(TO DO) Restate word for word the line containing "of schools) |" and every following line in the material below, up to and including the last one.

(MATERIAL FOR THIS EXERCISE)
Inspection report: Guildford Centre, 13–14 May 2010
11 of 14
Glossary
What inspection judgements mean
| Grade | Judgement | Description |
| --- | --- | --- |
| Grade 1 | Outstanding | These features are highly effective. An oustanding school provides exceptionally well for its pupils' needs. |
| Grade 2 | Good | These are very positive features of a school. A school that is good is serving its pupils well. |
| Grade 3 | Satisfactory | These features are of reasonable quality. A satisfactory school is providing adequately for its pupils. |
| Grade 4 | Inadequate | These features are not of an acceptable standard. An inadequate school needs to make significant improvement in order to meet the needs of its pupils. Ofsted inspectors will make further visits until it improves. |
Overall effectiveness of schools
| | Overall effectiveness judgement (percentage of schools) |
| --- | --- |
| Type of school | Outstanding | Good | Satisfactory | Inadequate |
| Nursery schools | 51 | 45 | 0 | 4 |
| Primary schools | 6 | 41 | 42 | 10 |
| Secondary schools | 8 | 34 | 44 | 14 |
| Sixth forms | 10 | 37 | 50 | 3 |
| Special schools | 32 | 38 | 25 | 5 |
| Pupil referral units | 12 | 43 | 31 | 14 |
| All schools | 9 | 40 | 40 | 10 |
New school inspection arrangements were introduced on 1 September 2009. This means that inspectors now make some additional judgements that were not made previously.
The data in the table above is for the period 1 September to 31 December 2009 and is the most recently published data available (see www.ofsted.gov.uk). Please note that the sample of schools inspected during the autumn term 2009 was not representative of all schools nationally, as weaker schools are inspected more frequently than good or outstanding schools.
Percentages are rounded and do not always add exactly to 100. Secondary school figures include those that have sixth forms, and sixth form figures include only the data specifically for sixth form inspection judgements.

(SOLUTION TO THIS PROBLEM)
| | Overall effectiveness judgement (percentage of schools) |
| --- | --- |
| Type of school | Outstanding | Good | Satisfactory | Inadequate |
| Nursery schools | 51 | 45 | 0 | 4 |
| Primary schools | 6 | 41 | 42 | 10 |
| Secondary schools | 8 | 34 | 44 | 14 |
| Sixth forms | 10 | 37 | 50 | 3 |
| Special schools | 32 | 38 | 25 | 5 |
| Pupil referral units | 12 | 43 | 31 | 14 |
| All schools | 9 | 40 | 40 | 10 |
New school inspection arrangements were introduced on 1 September 2009. This means that inspectors now make some additional judgements that were not made previously.
The data in the table above is for the period 1 September to 31 December 2009 and is the most recently published data available (see www.ofsted.gov.uk). Please note that the sample of schools inspected during the autumn term 2009 was not representative of all schools nationally, as weaker schools are inspected more frequently than good or outstanding schools.
Percentages are rounded and do not always add exactly to 100. Secondary school figures include those that have sixth forms, and sixth form figures include only the data specifically for sixth form inspection judgements.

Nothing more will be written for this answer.